Johnny needs an appellate lawyer to save his land, but can’t afford one. Jack introduces him to an appellate lawyer in his firm who might represent him pro bono, for reasons that only she understands. Some of those reasons have to do with the arousal she feels when she thinks about Johnny, a sensation that multiplies when she meets him in person.

A grizzly death in the woods leads to a murder accusation, but the murder clearly couldn’t have been committed by one individual — a fact that doesn’t deter the sheriff from accusing Johnny. The murder provides the reader’s first inkling that The Hush is a horror novel. More deaths follow, as do a series of gruesome events with supernatural origins that are closely connected to the Hush, the Merrimon family, and North Carolina’s evil history as a slave state.

All of the secondary characters are created with an abundance of detail, including a rich hunter named Boyd who wants to buy Johnny’s land, a young woman named Cree who dreams (as Johnny does) about bloody events from the past, Cree’s mother who is trying to take Johnny’s land, a fellow named Leon who operates a ramshackle tavern/restaurant at the outskirts of the Hush, and the seemingly crazy old woman who raised Leon and who is the only person capable of understanding the dreams that trouble Johnny and Cree.

I don’t read many horror novels, but I enjoy them when the author creates an environment that is truly creepy.

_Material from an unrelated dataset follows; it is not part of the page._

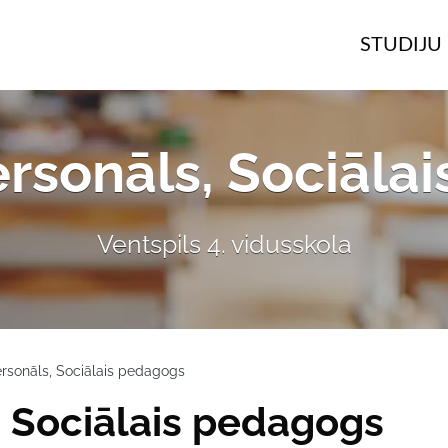
STUDIJU 
ersonāls, Sociāla
Ventspils 4. vidusskola
ersonāls, Sociālais pedagogs
, Sociālais pedagogs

Hart does that in The Hush. As a place, the Hush is such a carefully rendered world that I set aside my skepticism about the supernatural and became absorbed in the story’s convincing detail. But The Hush is also the story of Johnny’s internal struggle — an eternal struggle between good and evil, when good and evil are not easily distinguished — and of his loyal friendship with Jack. Hart’s believable characters and settings, combined with a plot that is chilling and suspenseful, makes The Hush one of the best horror novels I’ve read in recent years.